While friend R. struggles with the puny digital zoom on his iPhone camera, I extend my lens, wait for just the right moment, and, just as the whale lifts a fin from the water, capture this:
I know, I know. Disappointed, I try again. And again. Here’s my best shot:
All I get is a fin. Even then, I’m not too disappointed, because I know we’re moving on to other sites. As we head out into deeper water, sharp-eyed Chad spies a distinctive “blow” — the plumes of air and water that whales produce when they exhale. Chad tells us a story about an afternoon swim during which he was surprised to have a whale blow right next to him.

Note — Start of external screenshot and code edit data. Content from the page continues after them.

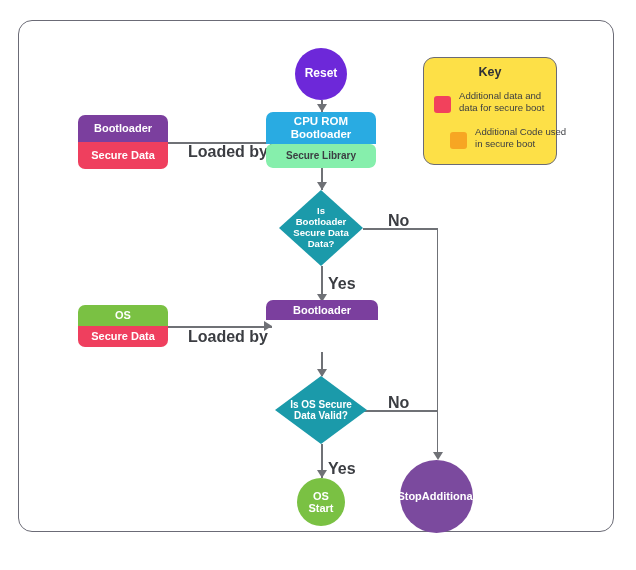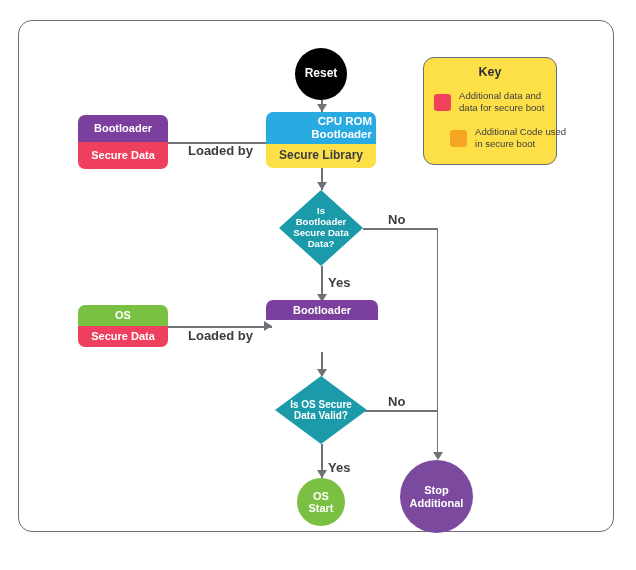--- a/index.html
+++ b/index.html
@@ -223,7 +223,7 @@
   <div class="arrowhead arrow-down" style="left:316.5px; top:470px;"></div>
   <div class="edge-label" style="left:328px; top:460px;">Yes</div>
 
-  <div class="node circle" style="left:295px; top:48px; width:52px; height:52px; background:#000000; font-size:12px;">
+  <div class="node circle" style="left:295px; top:48px; width:52px; height:52px; background:#6d28d9; font-size:12px;">
     <span>Reset</span>
   </div>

A wide-eyed woman from our cruise ship squeals at the though. “It must have been magical!”
Chad shrugs. ”It sounds better than it is. What goes up must come down, so suddenly, you’re covered in stinky green algae and whale snot.”
We’re in deeper water, where others have told us a mother and calf have been spotted diving together. Finally, before anyone is prepared for anything, we see it: the classic “tail in the air” shot everyone watches for.
“That’s a dive,” Chad says. “They’ll be down a while, and then be back up. Just keep your eyes open.”
While friend R. pinches and zooms his iPhone camera’s image until the grain almost pops off the screen, I prepare to take a far superior photo with the 20x zoom lens on my Panasonic Lumix. And when the moment comes — and it does come — when the mother once again dives and lifts that massive tail out of the water, with my superior technology, I capture several dozen frames like this one:
Meanwhile, R. gets this:
Chad comforts me. “You know, sometimes it’s not about getting that perfect Facebook post. It can be better to put cameras aside, and just be in the moment.”
For the ride back to Juneau, and, indeed, for the rest of the trip, I resolve to do just that.
And so here I am: Clyde beside me, silver water all around me, the sun peeping through slits in the low gray sky. The engines drone, and the ship bobs lightly on the white-capped sea.
In that moment, I catch a glimpse of something bigger than a whale: the deep satisfaction that comes from being deeply immersed — and deeply grateful for — what’s happening right here, right now.